The problem: Work through the records below and copy every line that includes "orange".

Entries supplied:
---*---

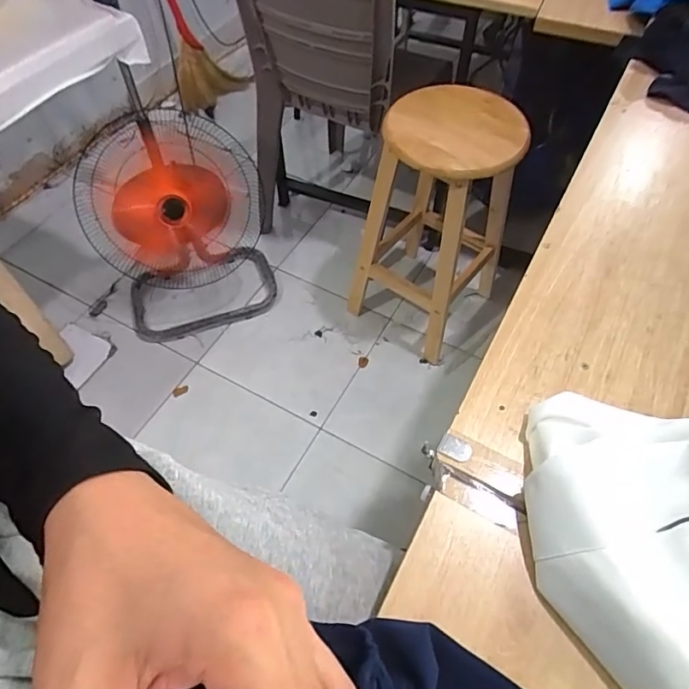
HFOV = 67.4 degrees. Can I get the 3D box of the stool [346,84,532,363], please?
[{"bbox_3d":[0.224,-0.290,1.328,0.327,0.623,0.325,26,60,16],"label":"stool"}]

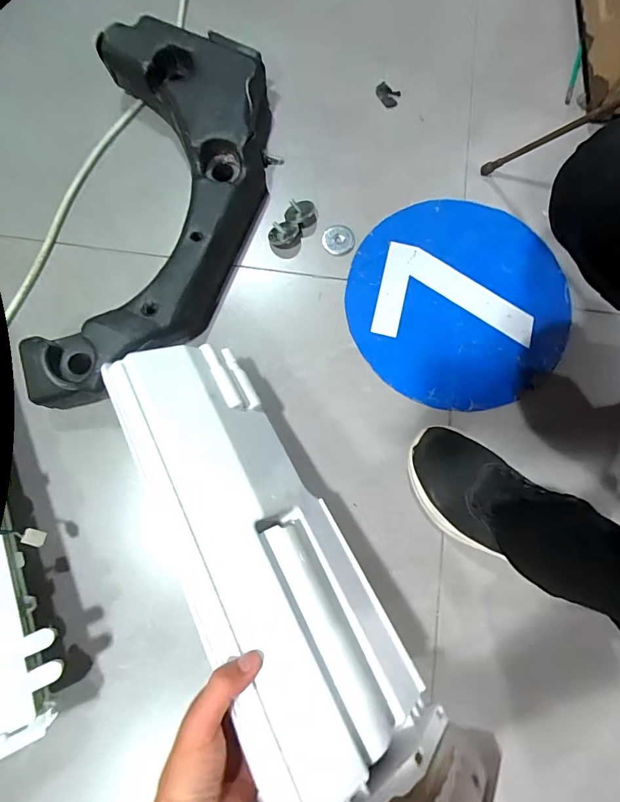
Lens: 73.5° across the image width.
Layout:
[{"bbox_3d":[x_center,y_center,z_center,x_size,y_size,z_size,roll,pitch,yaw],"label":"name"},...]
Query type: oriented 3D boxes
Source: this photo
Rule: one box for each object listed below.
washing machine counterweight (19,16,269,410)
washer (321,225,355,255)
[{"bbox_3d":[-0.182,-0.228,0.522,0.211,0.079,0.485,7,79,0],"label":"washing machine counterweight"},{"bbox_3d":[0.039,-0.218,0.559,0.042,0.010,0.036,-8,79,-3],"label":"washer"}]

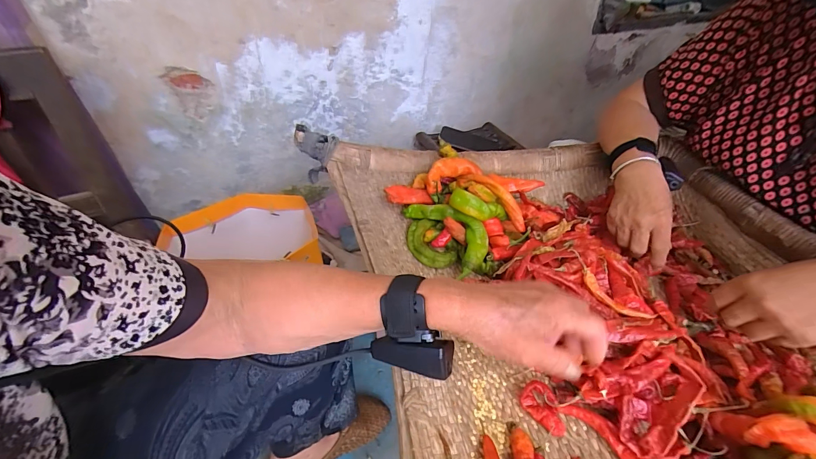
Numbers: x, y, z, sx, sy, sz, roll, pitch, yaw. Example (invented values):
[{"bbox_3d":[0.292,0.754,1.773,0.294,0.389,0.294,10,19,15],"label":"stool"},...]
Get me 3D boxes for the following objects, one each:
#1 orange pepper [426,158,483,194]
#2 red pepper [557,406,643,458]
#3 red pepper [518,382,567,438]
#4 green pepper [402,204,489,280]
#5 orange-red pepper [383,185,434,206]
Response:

---*---

Reply to the task:
#1 orange pepper [426,158,483,194]
#5 orange-red pepper [383,185,434,206]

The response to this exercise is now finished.